>Topic #1: Putting at-risk employees in jeopardy
- You can't win arguments with these people using logic and facts. You have to play by their rules; not your's.
All doctors, and the vaccine manufacturers themselves, all state that the Covid vaccines DO NOT prevent people from catching or spreading the virus. The reason for the vaccines is so that when a vaccinated person catches the virus they will have fewer and less severe symptoms, and be less likely to end up in hospital overwhelming the medical system.
Therefore, allowing people to come into work without a mask after being vaccinated is in fact FAR MORE DANGEROUS. Vaccinated people are FAR MORE LIKELY to be asymptomatic and spreading the virus without realising it, than if they had not received the vaccination. After receiving the vaccine, a vaccinated person is FAR MORE LIKELY to show up to work while infected and contagious without realising they are infected and contagious.
Because the vaccinated will still catch and spread the virus, and because the vaccines make it harder for the vaccinated to identify when they are infected and contagious, the vaccinated NEED TO follow stricter restrictions and be more closely monitored after receiving their vaccination.
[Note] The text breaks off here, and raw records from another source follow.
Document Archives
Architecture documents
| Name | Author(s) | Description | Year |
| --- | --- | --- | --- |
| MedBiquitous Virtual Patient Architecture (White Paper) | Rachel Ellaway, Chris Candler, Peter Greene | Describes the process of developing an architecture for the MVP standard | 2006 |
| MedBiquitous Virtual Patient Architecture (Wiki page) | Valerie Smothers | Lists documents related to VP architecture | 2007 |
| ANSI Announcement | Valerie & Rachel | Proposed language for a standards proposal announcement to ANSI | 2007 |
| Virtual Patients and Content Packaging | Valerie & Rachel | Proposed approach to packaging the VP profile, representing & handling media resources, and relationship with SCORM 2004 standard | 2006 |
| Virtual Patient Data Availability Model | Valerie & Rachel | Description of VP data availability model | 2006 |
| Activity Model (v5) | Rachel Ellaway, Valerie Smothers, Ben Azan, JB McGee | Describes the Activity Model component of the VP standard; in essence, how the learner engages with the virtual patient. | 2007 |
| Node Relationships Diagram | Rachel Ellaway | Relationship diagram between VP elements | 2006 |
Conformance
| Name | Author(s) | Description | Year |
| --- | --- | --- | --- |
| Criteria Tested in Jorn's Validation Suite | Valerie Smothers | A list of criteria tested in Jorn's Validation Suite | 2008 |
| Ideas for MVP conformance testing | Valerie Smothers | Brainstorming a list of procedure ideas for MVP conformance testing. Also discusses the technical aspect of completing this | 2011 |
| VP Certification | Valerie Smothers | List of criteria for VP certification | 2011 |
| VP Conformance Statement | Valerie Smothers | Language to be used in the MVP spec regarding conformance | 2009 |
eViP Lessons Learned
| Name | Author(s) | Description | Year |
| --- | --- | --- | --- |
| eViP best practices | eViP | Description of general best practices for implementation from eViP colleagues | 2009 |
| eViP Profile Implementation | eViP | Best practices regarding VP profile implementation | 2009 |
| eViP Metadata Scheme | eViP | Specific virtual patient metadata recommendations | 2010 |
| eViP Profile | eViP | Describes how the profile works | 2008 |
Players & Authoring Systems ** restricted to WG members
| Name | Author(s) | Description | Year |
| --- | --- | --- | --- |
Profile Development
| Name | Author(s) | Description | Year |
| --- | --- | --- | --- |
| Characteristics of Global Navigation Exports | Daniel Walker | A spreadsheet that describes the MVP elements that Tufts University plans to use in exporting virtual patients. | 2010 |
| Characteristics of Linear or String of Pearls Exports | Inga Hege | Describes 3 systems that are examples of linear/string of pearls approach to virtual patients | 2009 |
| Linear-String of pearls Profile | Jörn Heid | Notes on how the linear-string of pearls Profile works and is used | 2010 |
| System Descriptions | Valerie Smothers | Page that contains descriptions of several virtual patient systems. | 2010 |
I am side stepping whether vaccines are effective because you will sound like a nutjob to normies. There is a strong regulatory argument here which basically says that vaccinated employees do not reduce risk for the business, and effectively increase their risk. You can make that case, and management will actually consider it, or you can sperg about vaccines, "which have been proven safe and effective..." Good luck with that. Facts do not matter, but your business being ground up between the finer points of ambiguity between CDC and OSHA, well that does matter to management. So does discrimination based on sex, race, and health.
Edit: if you research masks as source control you may be able to put something together along your line of thinking but you will need to clearly establish that masks are for source control maybe from the EUA. Then using published endpoints for vaccine design you can make the case that source control is still necessary for vaccinated people, but this is an argument that CDC is wrong which would be a heavy lift for your employer. Much easier to show where they get spitroasted by OSHA and CDC if they don't deal with the at-risk definition I discuss in the post.
>I am side stepping whether vaccines are effective
Like I said before, you have to play by their rules. Doctors, "scientists", but most importantly the vaccine manufacturers (in other words, their sources, the sources they listen to and are willing to believe) have stated that the injections don't prevent you from catching Covid. That they only prevent people from clogging up the healthcare system. - Point this out to the brainwashed, and they'll be forced to agree.
You can't debate them. You can't use facts. But what you can do is use what they believe against them.
>if you research masks as source control
You'll never convince them. They can't blow out a candle while wearing a mask. So they believe that they can't breath viruses out of their mask. Facts, truth, their holy "peer reviewed studies" can't change that.
The only way to win is to play by their rules. To out virtue signal the virtuous. To be safer and save more lives. They've spent the last year and a half demonising others for not being safe enough. And because of that, they will do anything they can to avoid having others say that they aren't being safe enough, that they're everything that they've been told to hate.
Good job on the whole - You're a racist if..... - part of your case though. That's what forced them to actually listen.